Here I am: six months shy of the big 5-0. Overall, I’m a happy camper.  My name is Mary.  I’m single, I have a great job and I have many wonderful people in my life. I also love where I live, in the Park Slope section of Brooklyn, which, IMHO, is one of the coolest neighborhoods in New York City.

But … I’m 5’9″ and carrying 185 pounds.

Not where I want to be, weight-wise.

Weight has not been an issue for me most of my life.  But it has been a challenge on and off since my mid-30s. I’ve lost weight a number of times, only to regain it in times of stress and depression. And every time it’s harder to lose.

When I moved to Brooklyn from Washington, DC, a little over three years ago, I was under 150. The transition was not an easy one for me.  I sunk into an emotional black hole.  It’s remarkable how quickly I packed on the LBs after I stopped working out and started overindulging in wine, cheese, ice cream, eating out, etc.  Things only got worse after I developed a persistent and painful case of plantars fasciitis, which made it difficult for me to even walk a few blocks.

Several times during the past few years I’ve vowed to take off the weight again. But I just wasn’t serious. Instead, I put on more weight!

Things are different now. I’m better — emotionally and physically — and I’m taking a stand.  I hereby declare:  By June 20, 2011, approximately six months from now, I will lose 30 pounds.  I will reach 155.

I feel that this is an ambitious but achievable goal. I know what needs to be done; it’s not exactly rocket science. Eat less, exercise more. I’ve done it before and will do it again.  And this time, I will maintain a healthy weight after reaching my goal by not falling back into bad habits.

As my guide, I’m using the Weight Watchers plan online.  It’s a sensible plan with a good tracking system.  I’m skipping the meetings — not really my thing.  And now that the plantars fasciitis has eased up, I’m back at the gym.  I’m fortunate to live right across the street from a terrific gym, at the Park Slope Armory.  It has a beautiful indoor track that I use to do fast-walking.  To kick it up a few notches, I use the eliptical machine.  I’m thinking of adding weights at some point, but first I need to just get back into the work-out groove.
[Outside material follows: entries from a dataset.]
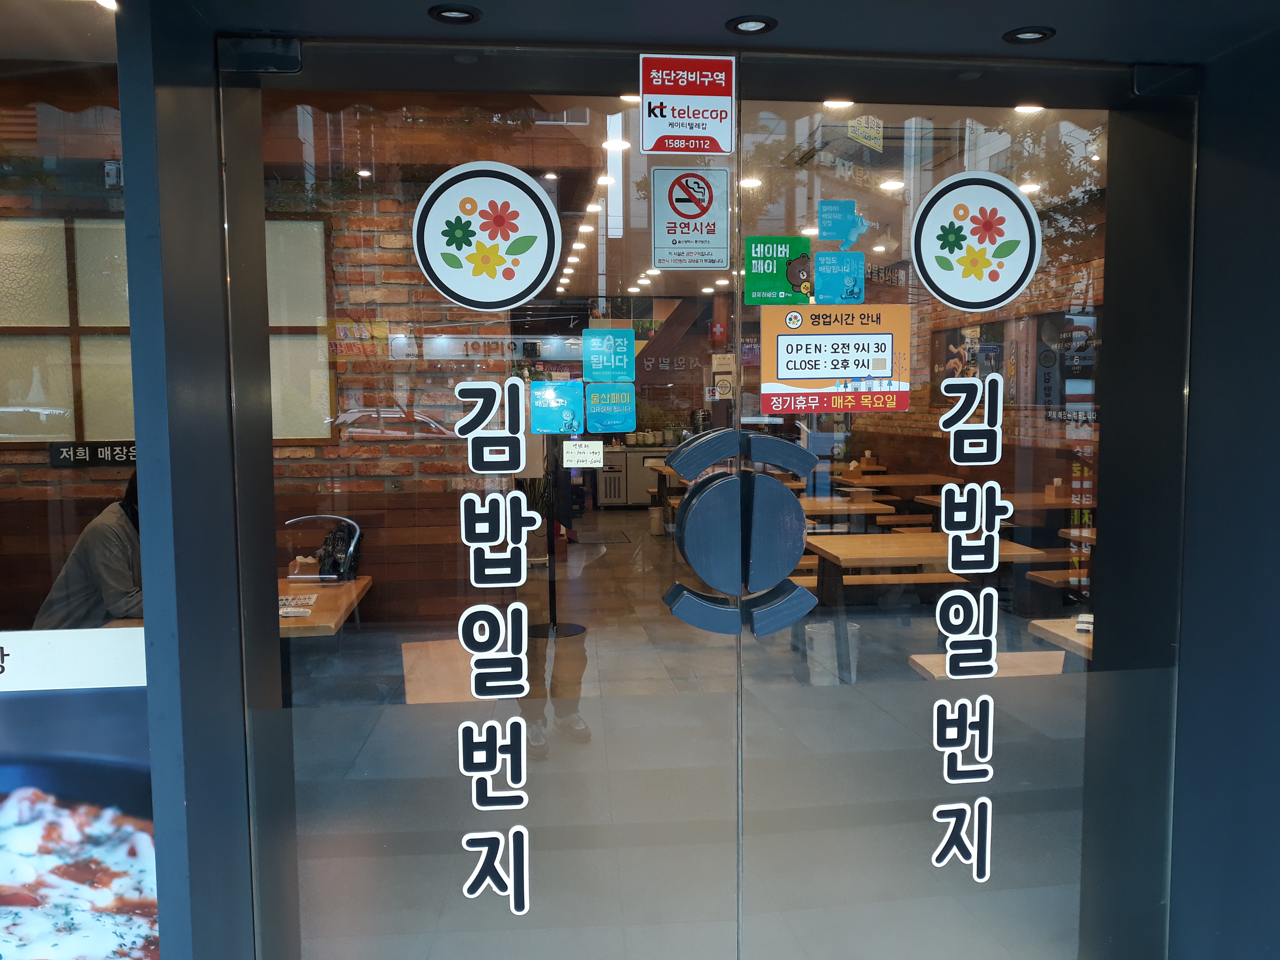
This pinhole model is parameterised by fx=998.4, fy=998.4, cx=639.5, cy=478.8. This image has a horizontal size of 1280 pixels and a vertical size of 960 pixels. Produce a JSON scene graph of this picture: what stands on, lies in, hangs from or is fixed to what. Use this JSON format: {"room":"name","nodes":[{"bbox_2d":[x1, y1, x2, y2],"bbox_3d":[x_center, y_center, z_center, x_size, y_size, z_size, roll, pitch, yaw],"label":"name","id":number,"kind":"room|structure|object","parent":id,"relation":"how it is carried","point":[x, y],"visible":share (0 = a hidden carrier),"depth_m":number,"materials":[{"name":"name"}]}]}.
{"room":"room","nodes":[
{"label":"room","id":0,"kind":"room"},
{"bbox_2d":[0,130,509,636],"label":"brick wall","id":1,"kind":"structure","parent":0,"point":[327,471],"depth_m":5.00,"materials":[{"name":"brick"}]},
{"bbox_2d":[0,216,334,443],"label":"window","id":2,"kind":"structure","parent":1,"relation":"in","point":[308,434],"depth_m":4.49,"materials":[{"name":"glass"}]},
{"bbox_2d":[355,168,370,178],"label":"ceiling light","id":3,"kind":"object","parent":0,"point":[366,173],"visible":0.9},
{"bbox_2d":[81,0,1277,955],"bbox_3d":[0.530,-0.018,1.948,5.168,2.943,0.982,-1,5,-6],"label":"storefront wall","id":4,"kind":"structure","parent":0,"point":[1265,748],"depth_m":1.88,"materials":[{"name":"paint"}]},
{"bbox_2d":[0,0,152,953],"bbox_3d":[-1.456,0.101,1.714,1.331,2.120,0.025,-1,5,-6],"label":"window","id":5,"kind":"structure","parent":4,"relation":"in","point":[43,415],"depth_m":1.75,"materials":[{"name":"glass"}]},
{"bbox_2d":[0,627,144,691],"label":"strip","id":6,"kind":"object","parent":5,"relation":"attached to","point":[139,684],"visible":0.94,"depth_m":1.79,"materials":[{"name":"white"}]},
{"bbox_2d":[0,676,158,959],"bbox_3d":[-1.454,0.691,1.816,1.341,0.770,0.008,-1,5,-6],"label":"food poster","id":7,"kind":"object","parent":5,"relation":"attached to","point":[1,902],"visible":0.94,"depth_m":1.85,"materials":[{"name":"paper"}]},
{"bbox_2d":[48,441,137,467],"bbox_3d":[-1.955,-0.094,3.754,0.511,0.086,0.016,-1,5,-6],"label":"sign","id":8,"kind":"object","parent":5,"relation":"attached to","point":[54,455],"visible":0.6,"depth_m":3.74,"materials":[{"name":"black"}]},
{"bbox_2d":[428,4,482,23],"bbox_3d":[-0.334,-0.835,1.795,0.091,0.011,0.092,-1,5,-6],"label":"ceiling light","id":9,"kind":"object","parent":4,"relation":"in","point":[446,12],"visible":0.99,"depth_m":1.79,"materials":[{"name":"black metal"}]},
{"bbox_2d":[234,41,742,959],"bbox_3d":[-0.282,0.362,1.947,1.023,2.258,0.044,-1,5,-6],"label":"glass door","id":10,"kind":"structure","parent":4,"relation":"in","point":[300,767],"depth_m":1.91,"materials":[{"name":"clear glass"}]},
{"bbox_2d":[411,161,562,311],"bbox_3d":[-0.276,-0.435,1.800,0.254,0.261,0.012,-1,5,-6],"label":"round sticker","id":11,"kind":"object","parent":10,"relation":"attached to","point":[510,294],"visible":0.99,"depth_m":1.79,"materials":[{"name":"white plastic"}]},
{"bbox_2d":[453,371,536,919],"bbox_3d":[-0.266,0.330,1.837,0.140,1.033,0.011,-1,5,-6],"label":"lettering","id":12,"kind":"object","parent":10,"relation":"attached to","point":[470,461],"visible":0.98,"depth_m":1.83,"materials":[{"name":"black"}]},
{"bbox_2d":[530,379,583,433],"bbox_3d":[-0.156,-0.132,1.879,0.095,0.098,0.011,-1,5,-6],"label":"blue sticker","id":13,"kind":"object","parent":10,"relation":"attached to","point":[557,415],"visible":0.99,"depth_m":1.88,"materials":[{"name":"blue plastic"}]},
{"bbox_2d":[562,440,603,468],"bbox_3d":[-0.114,-0.049,2.021,0.076,0.053,0.011,-1,5,-6],"label":"paper notice","id":14,"kind":"object","parent":10,"relation":"attached to","point":[589,450],"visible":0.99,"depth_m":2.02,"materials":[{"name":"white paper"}]},
{"bbox_2d":[582,327,634,382],"bbox_3d":[-0.062,-0.246,1.993,0.092,0.104,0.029,-1,5,-6],"label":"blue sticker","id":15,"kind":"object","parent":10,"relation":"attached to","point":[597,356],"visible":0.99,"depth_m":1.99,"materials":[{"name":"blue plastic"}]},
{"bbox_2d":[584,384,636,432],"bbox_3d":[-0.057,-0.139,2.001,0.100,0.090,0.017,-1,5,-6],"label":"sticker","id":16,"kind":"object","parent":10,"relation":"attached to","point":[592,410],"visible":0.98,"depth_m":2.00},
{"bbox_2d":[640,52,738,154],"bbox_3d":[0.095,-0.714,1.901,0.174,0.181,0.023,-1,5,-6],"label":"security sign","id":17,"kind":"object","parent":10,"relation":"attached to","point":[711,92],"visible":0.99,"depth_m":1.90,"materials":[{"name":"red"}]},
{"bbox_2d":[648,164,730,269],"bbox_3d":[0.099,-0.512,1.967,0.147,0.200,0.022,-1,5,-6],"label":"no smoking sign","id":18,"kind":"object","parent":10,"relation":"attached to","point":[711,205],"visible":0.99,"depth_m":1.96,"materials":[{"name":"white plastic"}]},
{"bbox_2d":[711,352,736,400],"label":"paper notice","id":19,"kind":"object","parent":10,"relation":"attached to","point":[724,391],"visible":0.9,"depth_m":9.15,"materials":[{"name":"white paper"}]},
{"bbox_2d":[661,429,821,635],"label":"door handle","id":20,"kind":"object","parent":10,"relation":"attached to","point":[719,485],"visible":0.96,"depth_m":1.89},
{"bbox_2d":[726,14,776,34],"bbox_3d":[0.201,-0.825,1.815,0.088,0.011,0.089,-1,5,-6],"label":"ceiling light","id":21,"kind":"object","parent":4,"relation":"in","point":[743,25],"visible":0.98,"depth_m":1.81,"materials":[{"name":"black metal"}]},
{"bbox_2d":[732,59,1194,959],"bbox_3d":[0.712,0.251,2.152,1.051,2.182,0.037,-1,5,-6],"label":"glass door","id":22,"kind":"structure","parent":4,"relation":"in","point":[764,117],"depth_m":2.13,"materials":[{"name":"clear glass"}]},
{"bbox_2d":[743,235,812,303],"bbox_3d":[0.274,-0.408,1.957,0.139,0.126,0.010,-1,5,-6],"label":"green sticker","id":23,"kind":"object","parent":22,"relation":"attached to","point":[772,267],"visible":0.99,"depth_m":1.96,"materials":[{"name":"green"}]},
{"bbox_2d":[759,300,911,414],"bbox_3d":[0.384,-0.238,1.945,0.300,0.210,0.010,-1,5,-6],"label":"sign","id":24,"kind":"object","parent":22,"relation":"attached to","point":[788,337],"visible":0.99,"depth_m":1.94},
{"bbox_2d":[813,250,864,304],"bbox_3d":[0.394,-0.394,1.965,0.097,0.098,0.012,-1,5,-6],"label":"blue sticker","id":25,"kind":"object","parent":22,"relation":"attached to","point":[846,286],"visible":0.99,"depth_m":1.96,"materials":[{"name":"blue plastic"}]},
{"bbox_2d":[817,199,866,249],"bbox_3d":[0.397,-0.494,1.946,0.102,0.095,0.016,-1,5,-6],"label":"sticker","id":26,"kind":"object","parent":22,"relation":"attached to","point":[828,232],"visible":0.98,"depth_m":1.94,"materials":[{"name":"blue plastic"}]},
{"bbox_2d":[929,359,1005,888],"bbox_3d":[0.675,0.320,2.036,0.170,1.112,0.010,-1,5,-6],"label":"lettering","id":27,"kind":"object","parent":22,"relation":"attached to","point":[957,571],"visible":0.98,"depth_m":2.02,"materials":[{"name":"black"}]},
{"bbox_2d":[911,172,1042,312],"bbox_3d":[0.672,-0.469,1.986,0.279,0.264,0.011,-1,5,-6],"label":"round sticker","id":28,"kind":"object","parent":22,"relation":"attached to","point":[992,297],"visible":0.99,"depth_m":1.98,"materials":[{"name":"white plastic"}]},
{"bbox_2d":[1002,26,1055,43],"bbox_3d":[0.741,-0.846,1.907,0.092,0.010,0.090,-1,5,-6],"label":"ceiling light","id":29,"kind":"object","parent":4,"relation":"in","point":[1040,33],"visible":0.99,"depth_m":1.90,"materials":[{"name":"black metal"}]},
{"bbox_2d":[283,509,1086,959],"bbox_3d":[0.170,1.065,6.510,7.472,0.125,9.434,-1,5,-6],"label":"floor","id":30,"kind":"structure","parent":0,"point":[610,549],"depth_m":4.18,"materials":[{"name":"grey"}]},
{"bbox_2d":[34,473,146,630],"bbox_3d":[-2.047,0.539,3.990,0.659,1.143,0.652,-1,5,-6],"label":"person","id":31,"kind":"object","parent":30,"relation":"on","point":[115,579],"visible":0.32,"depth_m":3.83},
{"bbox_2d":[279,574,373,638],"bbox_3d":[-1.750,0.851,4.256,1.085,0.681,0.997,-1,5,-6],"label":"wooden table","id":32,"kind":"object","parent":30,"relation":"on","point":[345,590],"visible":0.26,"depth_m":4.13,"materials":[{"name":"brown wood"}]},
{"bbox_2d":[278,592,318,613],"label":"menu","id":33,"kind":"object","parent":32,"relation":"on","point":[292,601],"visible":0.82,"depth_m":4.00,"materials":[{"name":"white paper"}]},
{"bbox_2d":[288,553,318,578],"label":"tissue box","id":34,"kind":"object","parent":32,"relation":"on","point":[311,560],"visible":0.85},
{"bbox_2d":[287,514,361,582],"bbox_3d":[-1.431,0.319,4.561,0.310,0.307,0.239,-1,5,-6],"label":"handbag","id":35,"kind":"object","parent":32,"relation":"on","point":[337,563],"visible":0.92,"depth_m":4.52,"materials":[{"name":"black"}]},
{"bbox_2d":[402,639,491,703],"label":"wooden bench","id":36,"kind":"object","parent":30,"relation":"on","point":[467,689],"visible":0.41,"depth_m":3.59,"materials":[{"name":"brown wood"}]},
{"bbox_2d":[528,434,587,636],"bbox_3d":[-0.552,0.185,6.225,0.489,1.597,0.476,-1,5,-6],"label":"sign stand","id":37,"kind":"object","parent":30,"relation":"on","point":[549,587],"visible":0.57,"depth_m":6.23,"materials":[{"name":"black metal"}]},
{"bbox_2d":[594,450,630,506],"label":"refrigerator","id":38,"kind":"object","parent":30,"relation":"on","point":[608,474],"visible":0.71,"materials":[{"name":"silver metal"}]},
{"bbox_2d":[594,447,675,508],"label":"counter","id":39,"kind":"object","parent":30,"relation":"on","point":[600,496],"visible":0.53,"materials":[{"name":"silver metal"}]},
{"bbox_2d":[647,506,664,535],"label":"trash bin","id":40,"kind":"object","parent":30,"relation":"on","point":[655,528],"visible":0.89,"depth_m":10.94,"materials":[{"name":"white"}]},
{"bbox_2d":[803,619,861,684],"bbox_3d":[1.036,0.938,5.361,0.293,0.334,0.282,-1,5,-6],"label":"trash bin","id":41,"kind":"object","parent":30,"relation":"on","point":[815,644],"visible":0.68,"depth_m":5.28,"materials":[{"name":"white plastic"}]},
{"bbox_2d":[796,496,895,530],"bbox_3d":[1.252,0.527,7.982,1.326,0.706,0.911,-1,5,-6],"label":"wooden table","id":42,"kind":"object","parent":30,"relation":"on","point":[817,504],"visible":0.38,"depth_m":7.60,"materials":[{"name":"brown wood"}]},
{"bbox_2d":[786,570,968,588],"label":"bench","id":43,"kind":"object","parent":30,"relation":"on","point":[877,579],"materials":[{"name":"brown wood"}]},
{"bbox_2d":[834,472,960,500],"bbox_3d":[2.537,0.321,10.017,1.036,0.704,1.062,-1,5,-6],"label":"wooden table","id":44,"kind":"object","parent":30,"relation":"on","point":[920,482],"visible":0.59,"depth_m":9.66,"materials":[{"name":"brown wood"}]},
{"bbox_2d":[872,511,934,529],"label":"bench","id":45,"kind":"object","parent":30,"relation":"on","point":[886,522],"visible":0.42,"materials":[{"name":"brown wood"}]},
{"bbox_2d":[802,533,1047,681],"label":"wooden table","id":46,"kind":"object","parent":30,"relation":"on","point":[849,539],"visible":0.64,"depth_m":5.59,"materials":[{"name":"brown wood"}]},
{"bbox_2d":[908,650,1066,680],"bbox_3d":[1.507,0.998,4.102,0.697,0.458,0.417,-1,5,-6],"label":"bench","id":47,"kind":"object","parent":30,"relation":"on","point":[920,660],"visible":0.32,"depth_m":4.12,"materials":[{"name":"brown wood"}]},
{"bbox_2d":[911,489,1091,543],"bbox_3d":[2.895,0.486,7.684,1.161,0.694,0.956,-1,5,-6],"label":"wooden table","id":48,"kind":"object","parent":30,"relation":"on","point":[1058,504],"visible":0.42,"depth_m":7.35,"materials":[{"name":"brown wood"}]},
{"bbox_2d":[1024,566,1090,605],"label":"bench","id":49,"kind":"object","parent":30,"relation":"on","point":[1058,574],"visible":0.4,"depth_m":6.29,"materials":[{"name":"brown wood"}]},
{"bbox_2d":[1026,616,1094,661],"bbox_3d":[2.051,0.905,3.756,0.967,0.599,0.810,-1,5,-6],"label":"wooden table","id":50,"kind":"object","parent":30,"relation":"on","point":[1034,625],"visible":0.19,"depth_m":3.87,"materials":[{"name":"brown wood"}]},
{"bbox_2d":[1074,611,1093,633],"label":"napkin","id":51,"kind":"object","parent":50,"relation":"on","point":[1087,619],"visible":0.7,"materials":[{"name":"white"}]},
{"bbox_2d":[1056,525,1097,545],"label":"bench","id":52,"kind":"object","parent":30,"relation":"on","point":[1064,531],"visible":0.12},
{"bbox_2d":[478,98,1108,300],"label":"ceiling","id":53,"kind":"structure","parent":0,"point":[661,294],"depth_m":5.75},
{"bbox_2d":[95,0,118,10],"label":"ceiling light","id":54,"kind":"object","parent":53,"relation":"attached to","point":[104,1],"visible":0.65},
{"bbox_2d":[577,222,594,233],"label":"ceiling light","id":55,"kind":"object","parent":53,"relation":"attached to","point":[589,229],"visible":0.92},
{"bbox_2d":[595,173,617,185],"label":"ceiling light","id":56,"kind":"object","parent":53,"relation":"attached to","point":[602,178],"visible":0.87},
{"bbox_2d":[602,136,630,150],"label":"ceiling light","id":57,"kind":"object","parent":53,"relation":"attached to","point":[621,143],"visible":0.78,"depth_m":4.62,"materials":[{"name":"white"}]},
{"bbox_2d":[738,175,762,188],"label":"ceiling light","id":58,"kind":"object","parent":53,"relation":"attached to","point":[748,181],"visible":0.73,"depth_m":5.40,"materials":[{"name":"white"}]},
{"bbox_2d":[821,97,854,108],"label":"ceiling light","id":59,"kind":"object","parent":53,"relation":"attached to","point":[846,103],"visible":0.73,"depth_m":3.65,"materials":[{"name":"white"}]},
{"bbox_2d":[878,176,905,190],"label":"ceiling light","id":60,"kind":"object","parent":53,"relation":"attached to","point":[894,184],"visible":0.93,"depth_m":5.99,"materials":[{"name":"white"}]},
{"bbox_2d":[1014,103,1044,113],"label":"ceiling light","id":61,"kind":"object","parent":53,"relation":"attached to","point":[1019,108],"visible":0.62,"depth_m":4.50,"materials":[{"name":"white"}]},
{"bbox_2d":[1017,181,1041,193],"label":"ceiling light","id":62,"kind":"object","parent":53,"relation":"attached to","point":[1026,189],"visible":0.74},
{"bbox_2d":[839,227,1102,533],"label":"brick wall","id":63,"kind":"structure","parent":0,"point":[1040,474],"depth_m":8.07,"materials":[{"name":"brown brick"}]},
{"bbox_2d":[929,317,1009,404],"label":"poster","id":64,"kind":"object","parent":63,"relation":"attached to","point":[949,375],"visible":0.53,"depth_m":8.82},
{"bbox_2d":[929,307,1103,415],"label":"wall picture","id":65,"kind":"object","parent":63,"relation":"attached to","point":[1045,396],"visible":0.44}
]}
My primary reason for writing this blog is to keep myself honest and on track.  I’ll do a weekly weigh-in and I’ll talk about the various challenges I encounter as I struggle to shed the LBs.

Week 1 Weigh-In

But there’s a lot more I want to do here.  Eating is fundamental to staying alive, and yet few of us eat simply to stay alive.  There are so many psychological, emotional, and social entanglements — even political ones.  Some of the topics I want to explore: 

  • When food becomes our pal:  eating and depression
  • Meditation:  a tool for weight loss?
  • The new versus the old Weight Watchers plan
  • Bad influences:  The friends we love to overindulge with
  • TV is our weight loss enemy!
  • Losing weight as a singleton vs. feeding a family

And of course, favorite recipes and menus.  I love to cook and entertain, and this does present a challenge for me sometimes.  But there are a lot of great resources out there that I’d love to share, and I’m sure some of you will have suggestions as well.

So, here goes:  I’m on the road to losing 30 by 50.  Thanks for joining me along the way.